= Exercise text =
════════════════
Known as the Muslim Brotherhood Terrorist Designation Act, the bill would require the Secretary of State to submit a report to 12 relevant committees of the Congress detailing why or why not the Muslim Brotherhood should be designated a terrorist organization. The State Department has the responsibility and authority to designate terrorist organizations and, reportedly, it is also the arm of the government most opposed to Senator Cruz’s efforts to have the Muslim Brotherhood so designated.

There has also been opposition behind the scenes from members of the Democrat party. The extent of that opposition was probably revealed recently with the revelation that the Biden administration appears to be pressuring Egyptian allies to release incarcerated members of the Muslim Brotherhood.

The Biden administration’s support for the Muslim Brotherhood is hardly surprising. The Obama-Biden administration repeatedly associated with Muslim Brotherhood leaders and operatives.

But there is hardly any justification for not designating the Muslim Brotherhood as a terrorist organization and the administration’s refusal to do so amounts to providing aid and comfort to jihadists. America’s closest Arab allies, Saudi Arabia, Egypt and the United Arab Emirates have all designated the Muslim Brotherhood.
════════════════
= Extracted information =
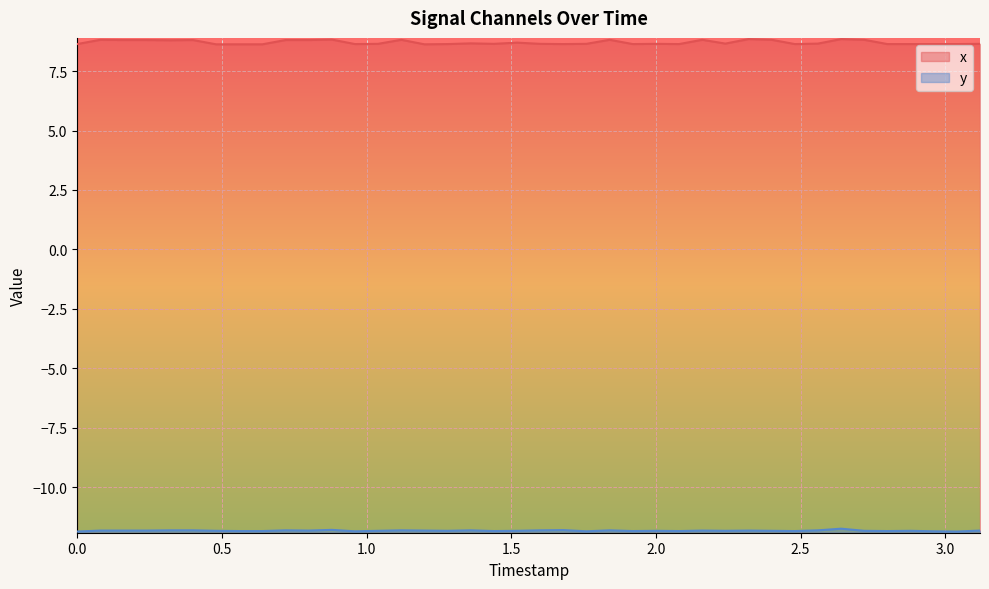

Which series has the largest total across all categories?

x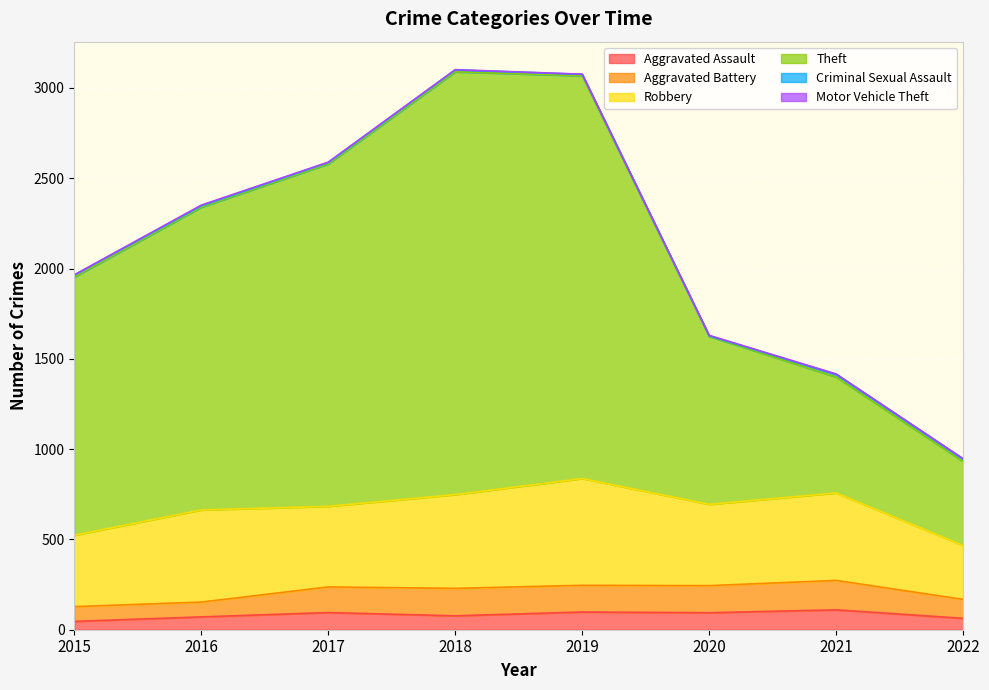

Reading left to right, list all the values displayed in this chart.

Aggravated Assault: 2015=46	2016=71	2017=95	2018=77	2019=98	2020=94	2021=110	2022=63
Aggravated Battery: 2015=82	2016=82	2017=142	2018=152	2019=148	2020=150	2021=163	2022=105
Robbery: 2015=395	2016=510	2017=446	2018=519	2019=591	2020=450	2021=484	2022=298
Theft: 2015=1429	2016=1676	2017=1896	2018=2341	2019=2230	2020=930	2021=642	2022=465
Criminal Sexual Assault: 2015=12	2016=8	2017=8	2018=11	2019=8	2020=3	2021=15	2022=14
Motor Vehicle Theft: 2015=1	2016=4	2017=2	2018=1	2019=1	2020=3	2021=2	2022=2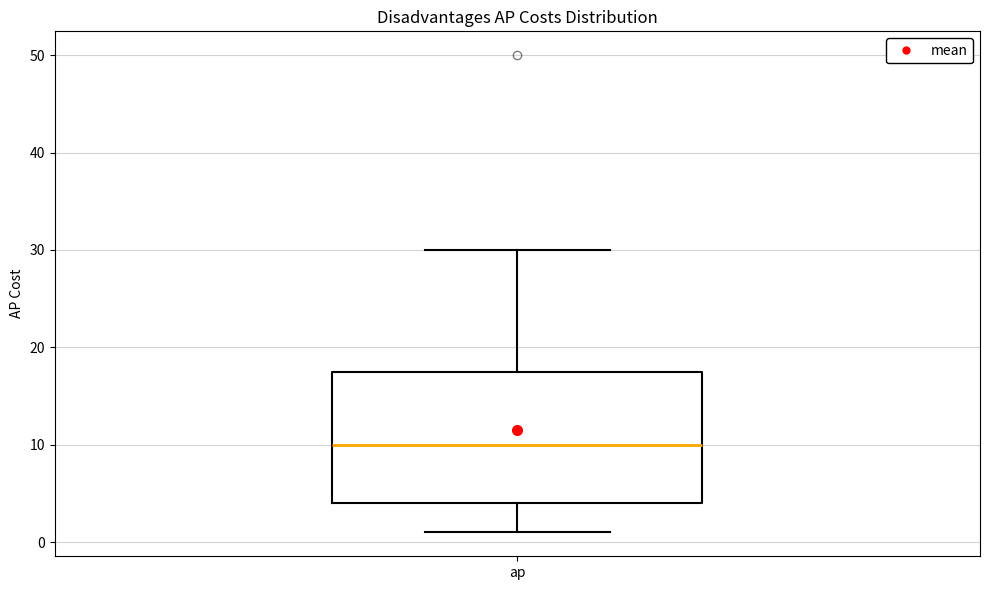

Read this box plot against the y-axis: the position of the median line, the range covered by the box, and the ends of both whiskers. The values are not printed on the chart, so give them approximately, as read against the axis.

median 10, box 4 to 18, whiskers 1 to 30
════════════════
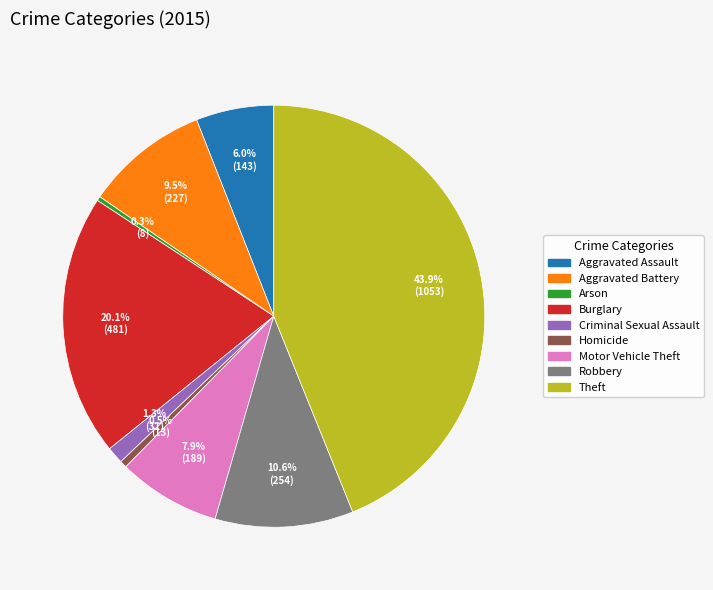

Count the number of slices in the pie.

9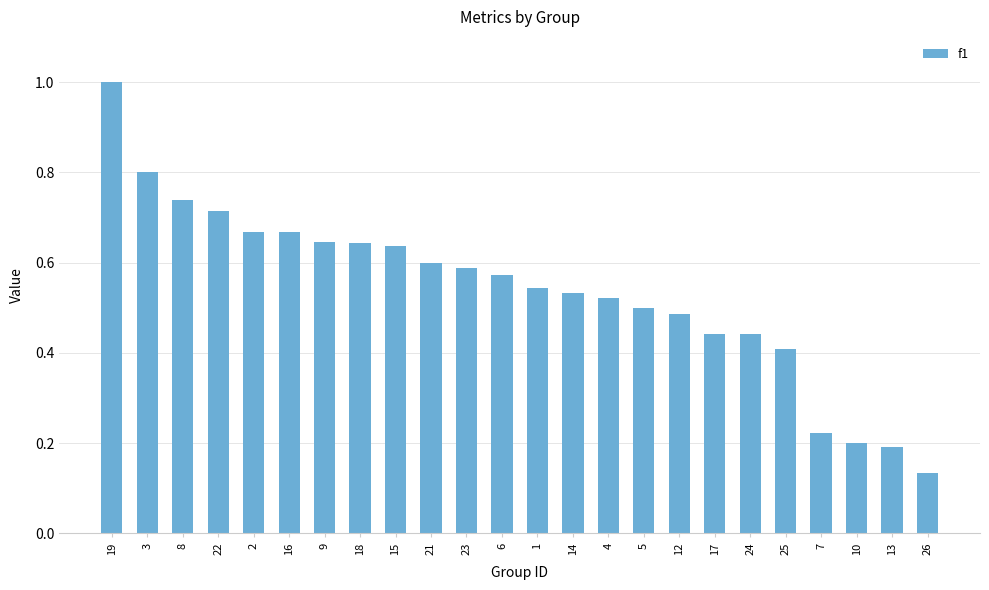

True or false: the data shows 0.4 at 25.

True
════════════════
= To do =
Copy the passage about the Muslim Brotherhood bill, beginning at the words "Known as the" and stopping after "of the Muslim Brotherhood.", and swap "Senator Cruz" for "the senator" wherever it appears. The lines have nothing to do with what is asked here.

= Answer box =
Known as the Muslim Brotherhood Terrorist Designation Act, the bill would require the Secretary of State to submit a report to 12 relevant committees of the Congress detailing why or why not the Muslim Brotherhood should be designated a terrorist organization. The State Department has the responsibility and authority to designate terrorist organizations and, reportedly, it is also the arm of the government most opposed to the senator’s efforts to have the Muslim Brotherhood so designated.

There has also been opposition behind the scenes from members of the Democrat party. The extent of that opposition was probably revealed recently with the revelation that the Biden administration appears to be pressuring Egyptian allies to release incarcerated members of the Muslim Brotherhood.